Fireworks caused nearly 13,000 injuries in 2017, compared with 11,000 in 2016.
Ophthalmologists treat thousands of patients for fireworks-related injuries, from cuts and bruises to damaged corneas and retinas to ruptured eyeballs.
Most injuries are caused by legal fireworks parents buy for their children, such as sparklers, firecrackers, bottle rockets and Roman candles. To help reduce the number of potentially blinding fireworks accidents this holiday, the AAO is sharing these tips for staying safe around fireworks.
- Keep a safe distance: A recent study showed that 65 percent of victims were bystanders.

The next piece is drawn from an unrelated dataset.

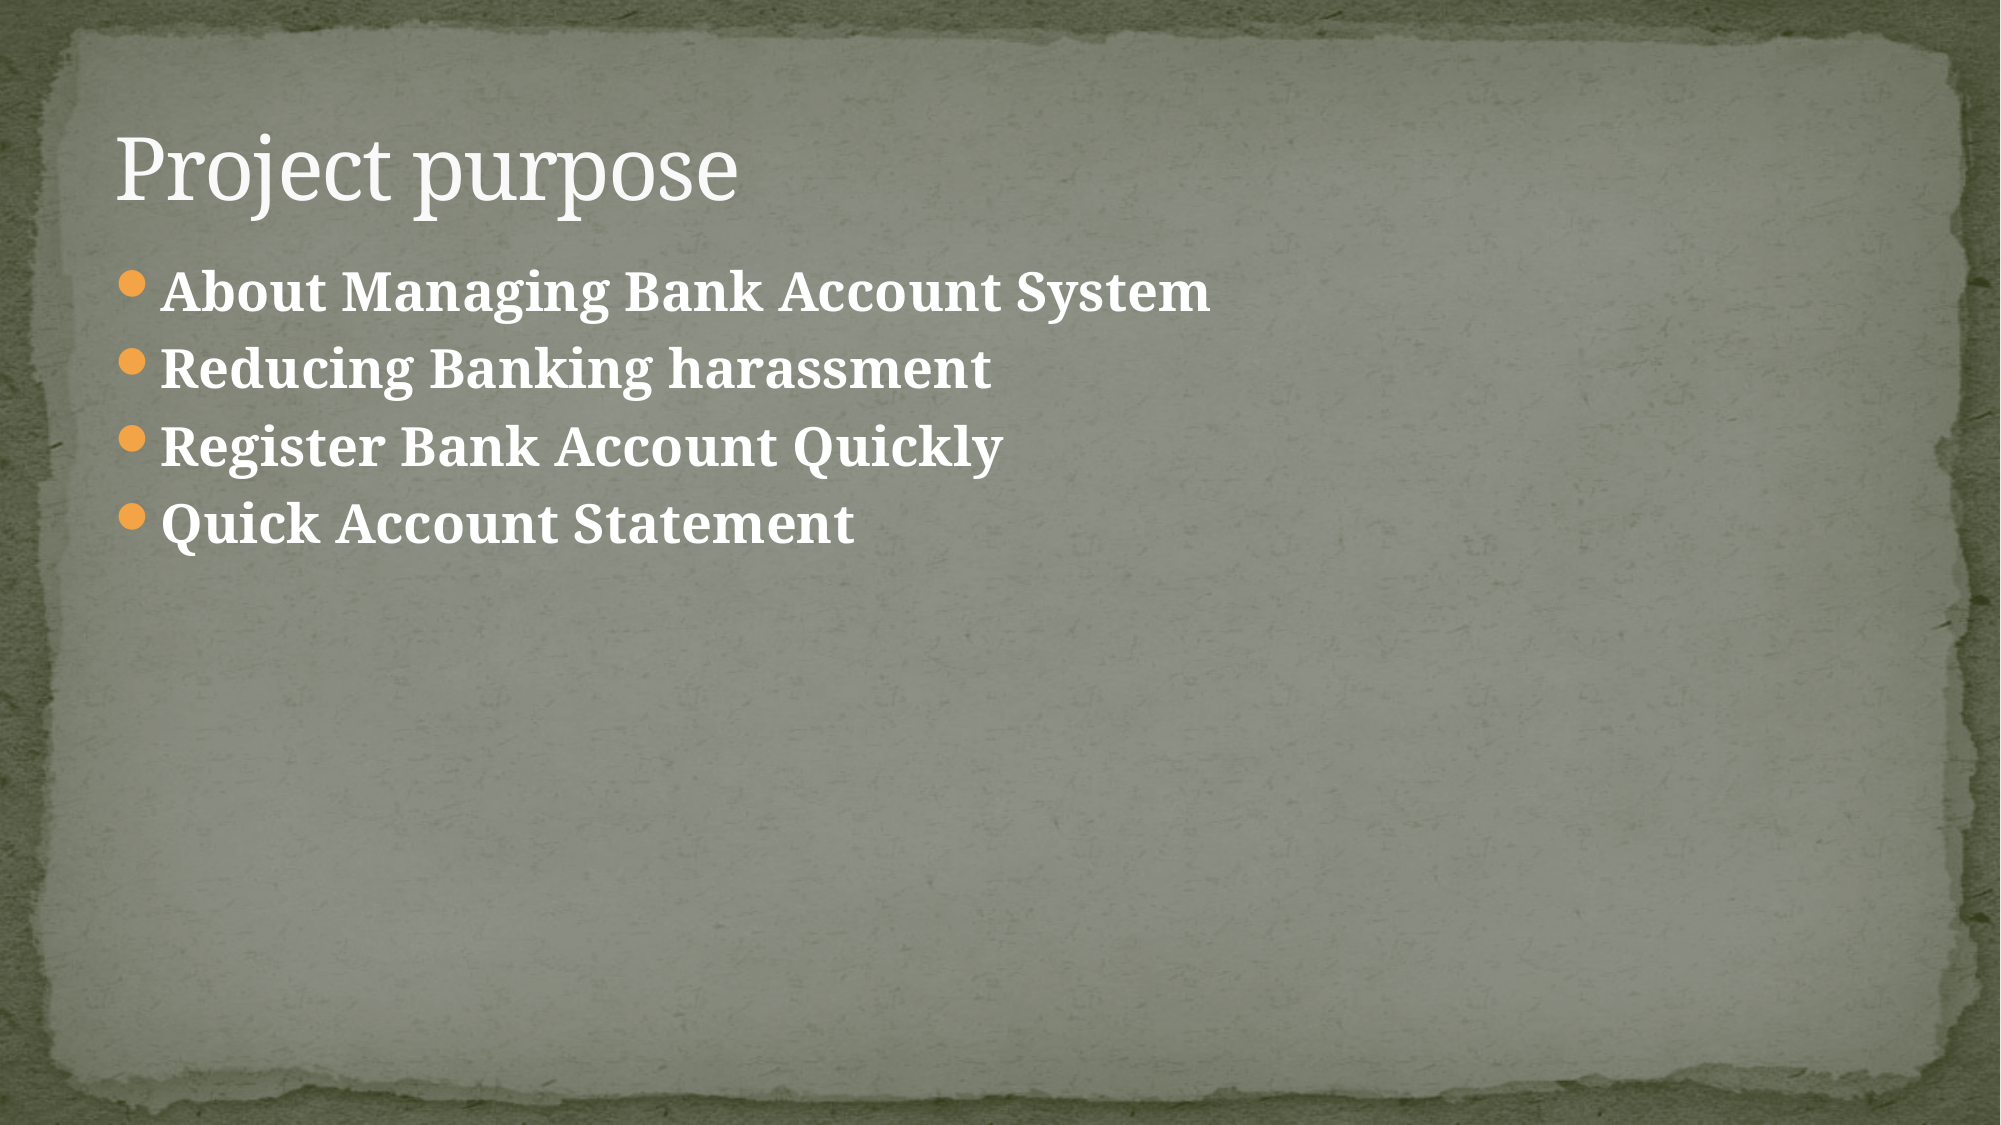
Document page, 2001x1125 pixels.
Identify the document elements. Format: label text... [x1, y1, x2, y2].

list About Managing Bank Account System Reducing Banking harassment Register Bank Account Quickly Quick Account Statement [99, 249, 1900, 1000]
title Project purpose [99, 24, 1900, 225]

Stacy Young was 100 yards away when an illegal firework sent shrapnel into her skull and her eye had to be removed.
- Don't pick up duds and misfires: An Ohio firefighter took all the right precautions for his backyard Fourth of July fireworks celebration, but a split-second decision to inspect a "dud" was almost fatal.
- Supervise children closely: Sparklers seem like harmless fun for the kids, but they are responsible for about 1,400 eye injuries each year. Even those tiny poppers or snappers can pose dangers.
- Wear protective eyewear: Stop by any hardware store and pick up some safety glasses for the entire family.
- Celebrate with the pros: The Fourth can be complete without your own private fireworks. The Academy advises that the safest way to view fireworks is to watch a professional show.